En Tonelería Murúa se trabaja con madera. Se corta, se lija, se transforma. Y esto origina serrín, que, aunque es maravilloso para quemar en la caldera, si es respirado, supone un riesgo para la salud de los trabajadores. Por eso, hay una (muy potente) instalación de aspiración que extrae todo el serrín, garantizando el bienestar del personal. No es de extrañar que, siendo una instalación tan importante, sea la que más consumo suponga.

Pero surge una duda: ¿podríamos consumir menos energía manteniendo la funcionalidad y la calidad de servicio de la instalación? Esta misma pregunta se hicieron en Tonelería Murúa.
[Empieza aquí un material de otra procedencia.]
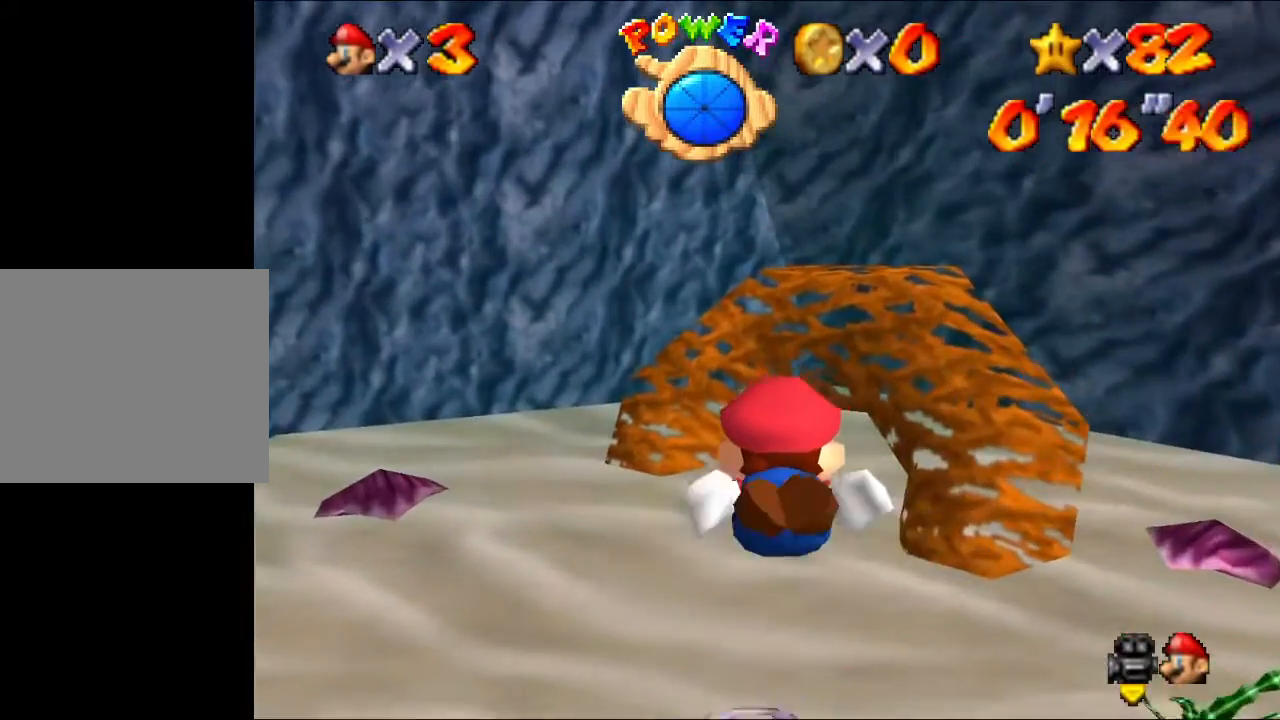
{"buttons": [], "left_stick": "center", "events": [[233, "A", "down"], [500, "A", "up"]]}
Porque hemos de recordar que la eficiencia energética consiste en gastar lo mínimo manteniendo el máximo estándar de calidad.

Sin embargo, es una pregunta que solo puede responderse de una manera: haciendo un experimento.

Muchas veces tendemos a ir a máximos. Este caso es un ejemplo claro. La aspiración estaba ajustada con mucho margen para evitar problemas.

Hagamos pruebas. Midamos. Y eso hicimos.

Ajustamos el motor a un régimen menor y esperamos a ver qué pasaba. El resultado fue que la aspiración seguía siendo igual de eficaz. No olvidemos que la caldera de biomasa “come” de este aspirador, así que, si no hay alimento, la caladera no funciona. De hecho, éste era otro requerimiento previo a la hora de “mayorar” el régimen del motor. Vamos, que tenía todo el sentido del mundo. Pero explorar es gratis… si tienes los medios para explorar, claro.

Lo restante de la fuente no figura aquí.